Walia: Absolutely. We’ve grown. Our overall product portfolio has grown, and the choices that we’re giving our customers have grown. It’s our belief that we want to be number one in data management so we want to give the customers full choice and we want to be the Switzerland of data. And that has led to not only growing, but also hiring different kind of talent which is well versed in these newer technologies.
Woods: Have you increased the amount of research that you do as part of the product development process?
Walia: Yes. We innovate. We are the leader in our market, so our job is to always be aware to where the market is going. In that context, obviously we do a lot of research. So when we were looking to support Spark under the covers, that didn’t happen when Spark became a mainstream engine. We were looking at it years before. We evaluate technologies to see what we want to bet on and what we don’t want to bet on.
Woods: Has the availability of data through using cloud products changed your product development process because now you can get more detailed metrics about how people are using the products?
Walia: Absolutely. We have the number one cloud product in the industry. We are the leader in the Gartner magic quadrant, as well as the leader in market share. Our cloud products, the platform they run on runs two and a half trillion transactions a month. So the scale at which we run is truly mind-boggling. That gives us a sense of what kind of workloads people are running and what kind they want to run.
Woods: You can choose to not answer this question, but I’m interested in the answer. We’ve just seen the merger of HortonWorks and Cloudera, and they’re two Hadoop-focused companies that have stopped talking about their Hadoop roots and are now talking much more about being a data platform. I wrote an article long ago saying that Hadoop was going to eventually disappear and be an embedded system. Do you think that that’s true, that five years from now, nobody will even mention the word Hadoop because the object storage layer of the cloud will have taken over all of the duties that used to be performed by HDFS and various processing engines because the ability to create data supply chains on the cloud and complex collections of workloads will supersede what has been done in the MapR, MapReduce, and Yarn world?
Walia: If I were in the prediction business, I would have retired a lot sooner, right? But unfortunately, I’m still working. I’ll philosophically say a few things. Definitely, the world of cloud is here to stay. I always look at any industry trend in the context of what a customer would want to. And if you look at it from that point of view, the ability for a customer to get started, scale up, scale down in the world of cloud is a lot easier. Obviously, it has its own challenges, including security and latency, but technology itself gets better in the world of cloud. Things go based on what customers like to do with it. I think cloud definitely is here to stay and will continue to grow.

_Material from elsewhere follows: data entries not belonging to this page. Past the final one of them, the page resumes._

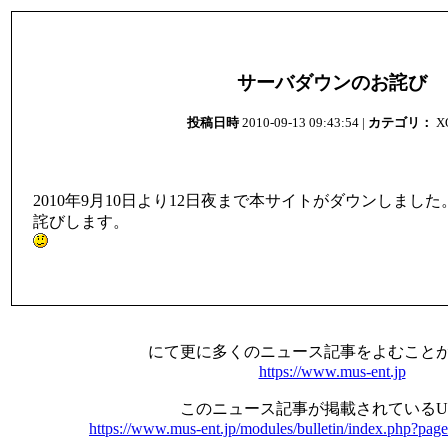
サーバダウンのお詫び
投稿日時
2010-09-13 09:43:54 |
カテゴリ：
X
2010年9月10日より12日夜まで本サイトがダウンしまし
詫びします。
にて更に多くのニュース記事をよむこと
https://www.mus-ent.jp
このニュース記事が掲載されているU
https://www.mus-ent.jp/modules/bulletin/index.php?pag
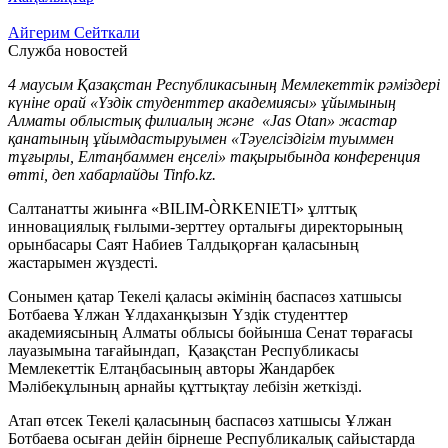
Айгерим Сейткали
Служба новостей
4 маусым Қазақстан Республикасының Мемлекеттік рәміздері
күніне орай «Үздік студенттер академиясы» ұйымының
Алматы облыстық филиалың және «Jas Otan» жастар
қанатының ұйымдастыруымен «Тәуелсіздігім туыммен
тұғырлы, Елтаңбаммен еңселі» тақырыбында конференция
өтті, деп хабарлайды Tinfo.kz.
Салтанатты жиынға «BILIM-ÒRKENIETI» ұлттық
инновациялық ғылыми-зерттеу орталығы директорының
орынбасары Саят Набиев Талдықорған қаласының
жастарымен жүздесті.
Сонымен қатар Текелі қаласы әкімінің баспасөз хатшысы
Ботбаева Ұлжан Ұлдаханқызын Үздік студенттер
академиясының Алматы облысы бойынша Сенат төрағасы
лауазымына тағайындап, Қазақстан Республикасы
Мемлекеттік Елтаңбасының авторы Жандарбек
Мәлібекұлының арнайы құттықтау лебізін жеткізді.
Атап өтсек Текелі қаласының баспасөз хатшысы Ұлжан
Ботбаева осыған дейін бірнеше Республикалық сайыстарда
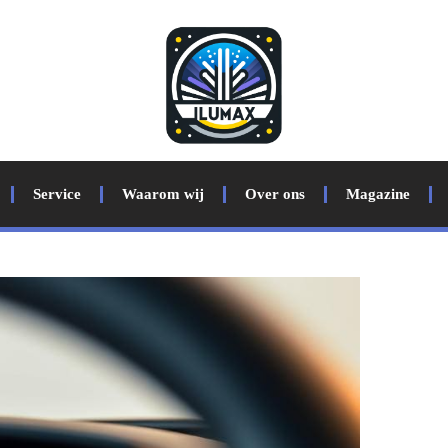
Service
Waarom wij
Over ons
Magazine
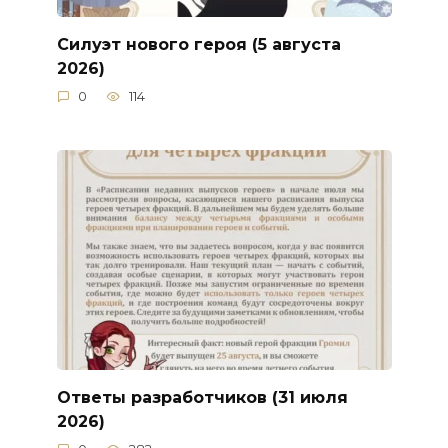
Силуэт нового героя (5 августа
2026)
0
114
Ответы разработчиков (31 июля
2026)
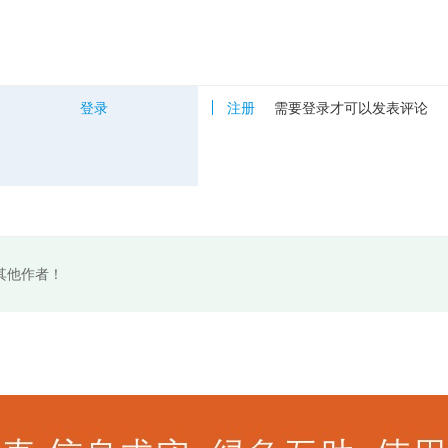
登录
注册
需要登录才可以发表评论
其他作者！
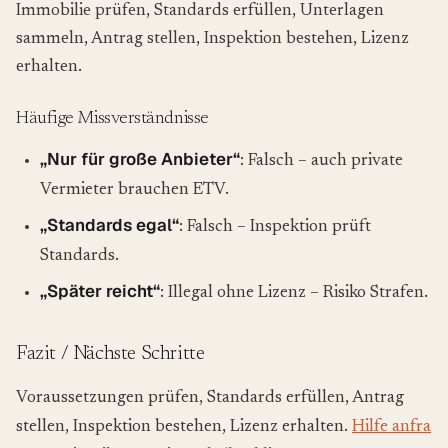
Immobilie prüfen, Standards erfüllen, Unterlagen
sammeln, Antrag stellen, Inspektion bestehen, Lizenz
erhalten.
Häufige Missverständnisse
„Nur für große Anbieter“
: Falsch – auch private
Vermieter brauchen ETV.
„Standards egal“
: Falsch – Inspektion prüft
Standards.
„Später reicht“
: Illegal ohne Lizenz – Risiko Strafen.
Fazit / Nächste Schritte
Voraussetzungen prüfen, Standards erfüllen, Antrag
stellen, Inspektion bestehen, Lizenz erhalten.
Hilfe anfra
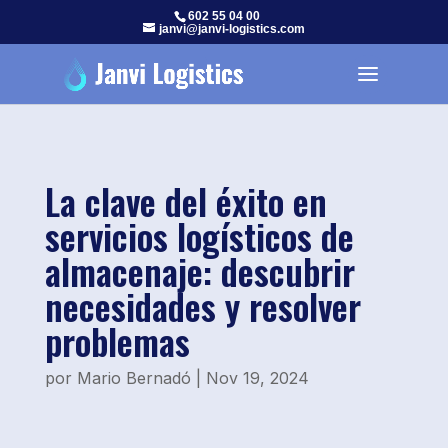
602 55 04 00
janvi@janvi-logistics.com
La clave del éxito en
servicios logísticos de
almacenaje: descubrir
necesidades y resolver
problemas
por
Mario Bernadó
|
Nov 19, 2024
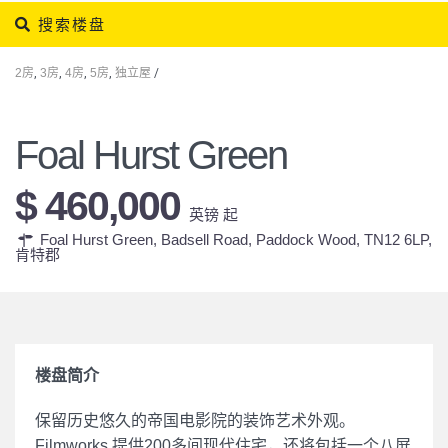
搜索楼盘
2房
,
3房
,
4房
,
5房
,
独立屋
/
Foal Hurst Green
$ 460,000
英镑 起
Foal Hurst Green, Badsell Road, Paddock Wood, TN12 6LP,
肯特郡
楼盘简介
保留历史悠久的帝国电影院的装饰艺术外观。
Filmworks 提供200多间现代住宅，还将包括一个八屏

Woods: You’ve added machine learning and AI to a variety of your products. What’s the right way to add AI to a product, and what kind of mistakes are you seeing where companies are pretending that AI can do too much or making things too complex for the user?
Walia: Every time a new technology comes along, the hype cycle is so crazy. Ultimately, with any technology, adoption happens if you genuinely solve your customer’s problems. And I think right now the mistakes I see happening are that either AI is being talked about as something that is just the best thing since sliced bread and can change the whole world, but it is not yet solving customers’ true genuine, what I call day to day pain. So I think focusing on what the customers’ pains are and solving for that is probably the best way to go versus hyping it up. AI is here to stay. But it will take some more time because of the high level of hype around it. But as long as it keeps focusing on solving genuine customer pain than fancy technical problems, it will get adopted a whole lot faster.